*** Opening DATASET EXTRACT ***
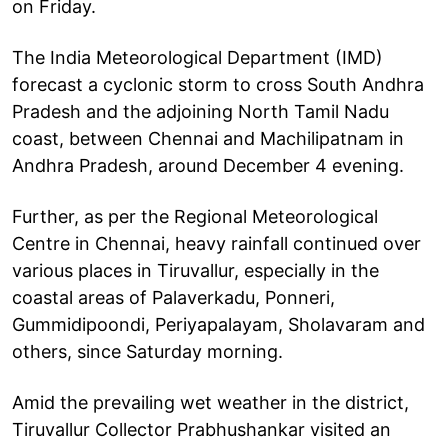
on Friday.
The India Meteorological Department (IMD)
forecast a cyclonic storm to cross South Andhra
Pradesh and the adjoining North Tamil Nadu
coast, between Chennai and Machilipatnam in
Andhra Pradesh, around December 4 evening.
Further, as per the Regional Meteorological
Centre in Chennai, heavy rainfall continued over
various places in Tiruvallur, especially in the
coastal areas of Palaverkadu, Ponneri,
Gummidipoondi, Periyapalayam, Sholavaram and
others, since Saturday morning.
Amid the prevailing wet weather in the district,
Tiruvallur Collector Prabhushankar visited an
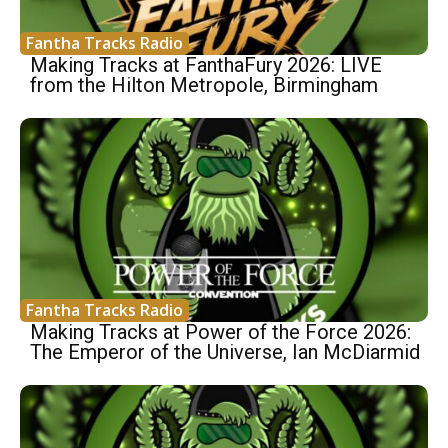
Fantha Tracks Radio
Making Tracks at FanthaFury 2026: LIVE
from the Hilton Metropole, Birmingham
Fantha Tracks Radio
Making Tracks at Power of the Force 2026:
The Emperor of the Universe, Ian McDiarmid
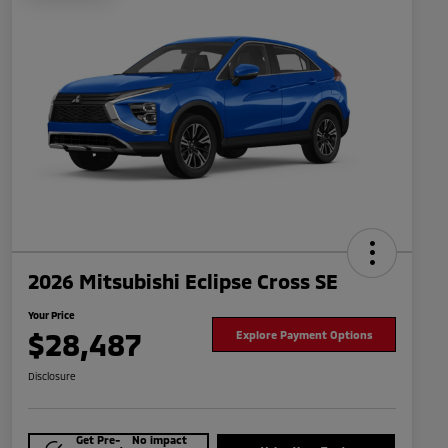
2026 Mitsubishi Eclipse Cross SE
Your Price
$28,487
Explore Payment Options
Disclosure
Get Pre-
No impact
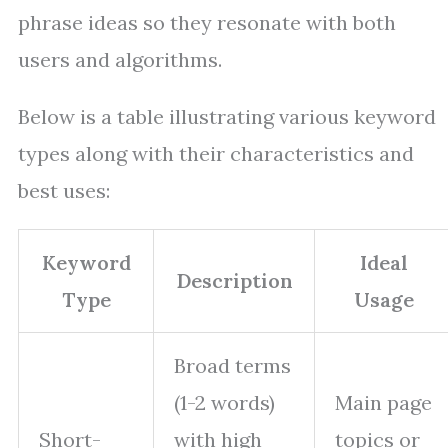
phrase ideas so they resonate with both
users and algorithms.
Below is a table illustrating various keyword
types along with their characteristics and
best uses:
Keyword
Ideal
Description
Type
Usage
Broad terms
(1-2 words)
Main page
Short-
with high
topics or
*** Closing DATASET EXTRACT ***
*** Opening DATASET EXTRACT ***
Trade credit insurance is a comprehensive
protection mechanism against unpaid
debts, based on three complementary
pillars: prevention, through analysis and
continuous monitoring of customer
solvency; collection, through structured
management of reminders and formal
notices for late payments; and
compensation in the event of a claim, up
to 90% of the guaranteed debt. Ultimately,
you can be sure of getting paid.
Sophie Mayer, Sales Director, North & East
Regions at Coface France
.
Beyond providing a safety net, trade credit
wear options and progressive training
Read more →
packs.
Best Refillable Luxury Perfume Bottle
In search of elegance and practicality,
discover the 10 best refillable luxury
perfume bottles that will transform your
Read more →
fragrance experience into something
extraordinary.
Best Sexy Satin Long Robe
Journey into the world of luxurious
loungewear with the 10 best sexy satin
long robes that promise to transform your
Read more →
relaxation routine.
*** Closing DATASET EXTRACT ***
Return each row that contains the string "various", treating uppercase and lowercase letters as different.

• _SOLUTION FOR THIS PROBLEM_:
various places in Tiruvallur, especially in the
Below is a table illustrating various keyword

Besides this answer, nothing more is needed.